BRIEF =
Scan the records that follow, and whenever a line has the word "axis", copy it.

ENTRIES SUPPLIED =
● ● ●

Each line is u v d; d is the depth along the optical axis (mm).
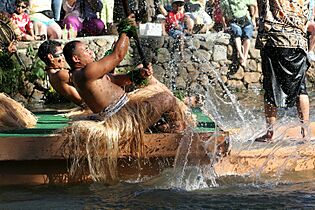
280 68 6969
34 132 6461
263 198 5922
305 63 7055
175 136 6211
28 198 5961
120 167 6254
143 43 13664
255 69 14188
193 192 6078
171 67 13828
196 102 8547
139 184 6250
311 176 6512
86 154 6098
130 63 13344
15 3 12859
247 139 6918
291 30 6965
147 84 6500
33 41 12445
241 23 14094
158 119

● ● ●

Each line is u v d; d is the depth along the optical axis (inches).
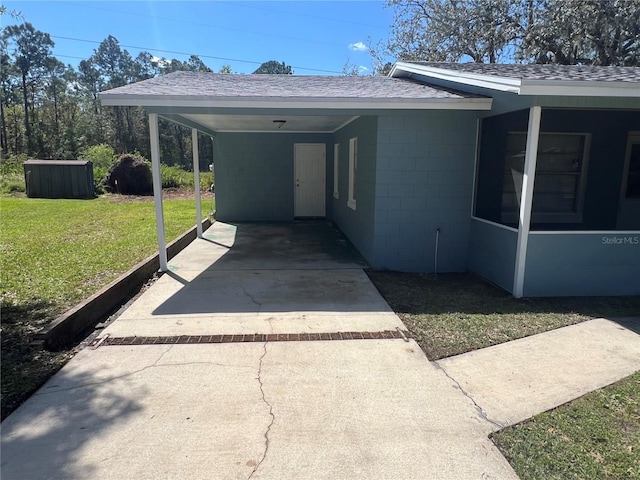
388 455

● ● ●

TASK OUTPUT =
Each line is u v d; d is the depth along the optical axis (mm).
Each line is u v d; d is the depth along the optical axis (inches).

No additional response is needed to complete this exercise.